Once again, Gears of Wars‘ commitment to content is laudable, with a full campaign, co-op, and scads of multiplayer options to choose from. I’m a little turned off, however, by the fact the majority of character and weapon skins are gated behind extra purchases, which seems to diminish the importance being placed on level progression and Prize Box acquisition. Knowing some of the better unlockables must be paid for rather than earned reduces my interest in the entire system, and while Judgment does more than enough to justify its asking price, it’s a bit of an own-goal to undermine the value of what would otherwise be a fantastic ranking system.

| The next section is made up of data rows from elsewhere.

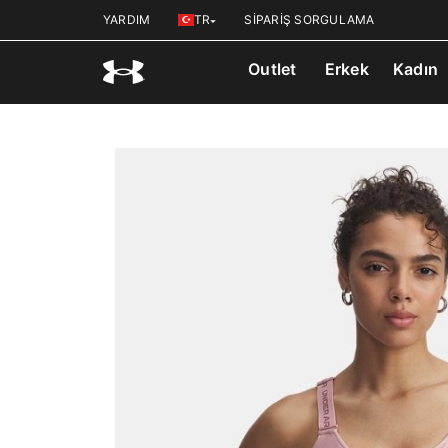
YARDIM
TR
SİPARİŞ SORGULAMA
Outlet
Erkek
Kadın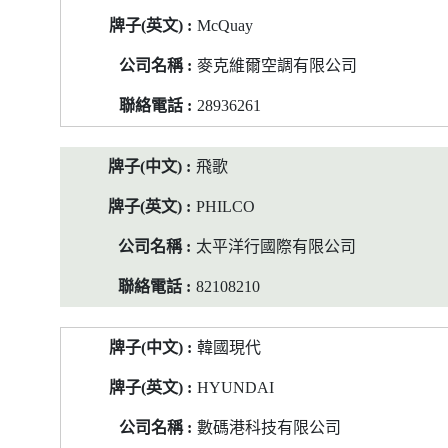
機
McQuay
表
麥克維爾空調有限公司
列
型
28936261
號
的
飛歌
牌
子
PHILCO
/
公
太平洋行國際有限公司
司
82108210
名
稱/
聯
韓國現代
絡
電
HYUNDAI
話
數碼港科技有限公司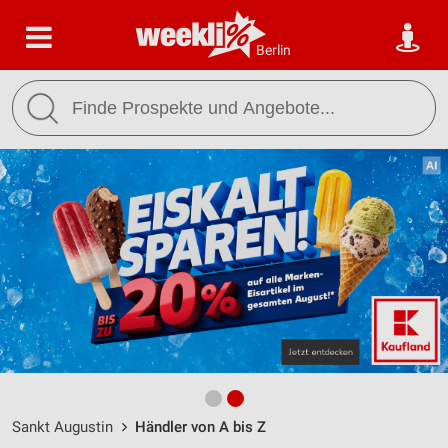
Berlin
Sankt Augustin
Händler von A bis Z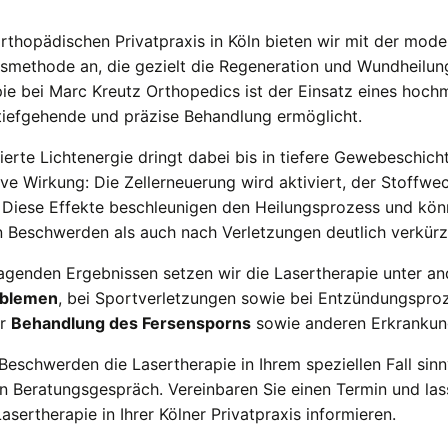
orthopädischen Privatpraxis in Köln bieten wir mit der mode
smethode an, die gezielt die Regeneration und Wundheilun
ie bei Marc Kreutz Orthopedics ist der Einsatz eines hoc
tiefgehende und präzise Behandlung ermöglicht.
lierte Lichtenergie dringt dabei bis in tiefere Gewebeschicht
ive Wirkung: Die Zellerneuerung wird aktiviert, der Stoffwe
. Diese Effekte beschleunigen den Heilungsprozess und kö
 Beschwerden als auch nach Verletzungen deutlich verkürz
agenden Ergebnissen setzen wir die Lasertherapie unter a
blemen
, bei Sportverletzungen sowie bei Entzündungsproze
er
Behandlung des Fersensporns
sowie anderen Erkrankun
Beschwerden die Lasertherapie in Ihrem speziellen Fall sinn
n Beratungsgespräch. Vereinbaren Sie einen Termin und lass
sertherapie in Ihrer Kölner Privatpraxis informieren.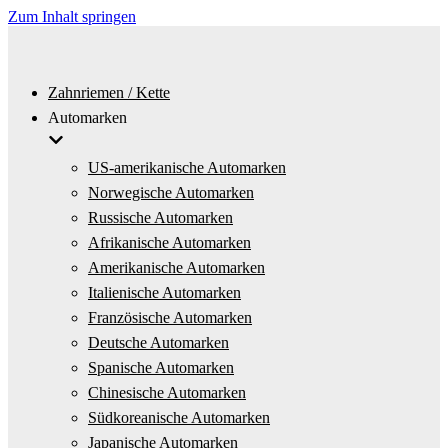
Zum Inhalt springen
Zahnriemen / Kette
Automarken
US-amerikanische Automarken
Norwegische Automarken
Russische Automarken
Afrikanische Automarken
Amerikanische Automarken
Italienische Automarken
Französische Automarken
Deutsche Automarken
Spanische Automarken
Chinesische Automarken
Südkoreanische Automarken
Japanische Automarken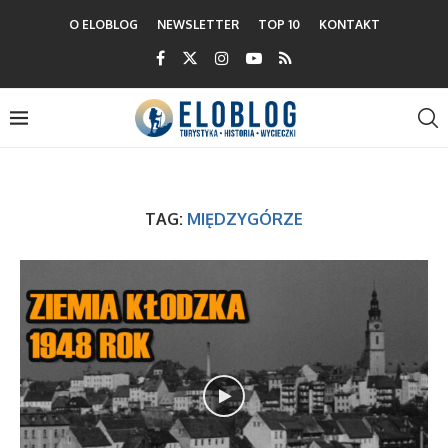
O ELOBLOG
NEWSLETTER
TOP 10
KONTAKT
TAG:
MIĘDZYGÓRZE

That quibble aside, Epic’s latest is still a very worthy purchase for fans of the series, and does enough new things that the previously uninterested may consider looking into it. The campaign is light on story, but heavy on replay value, with an invigorated new approach to solo play and a nice twist on the idea of optional difficulty. The core multiplayer modes are preserved, but competitive play truly comes back to life with the addition of free-for-all and the stellar new OverRun mode.
Gears of War 3 was still a great little game, but represented the kind of step down indicative of a series that’s running out of steam. Gears of War: Judgment puts paid to that impression, proving there’s plenty of vitality in Epic’s flagship yet; provided it’s willing to try some new spins on its established formula. OverRun alone is worthy of praise, but there’s just so much stuff going on in this package, there’s something for all followers of the series. A few of Judgment‘s experiments may not be as fondly received as others, but overall it’s hard to complain about a game that tries so much, and succeeds in almost all its endeavors.
This is Gears of War back, unquestionably, on the winning path.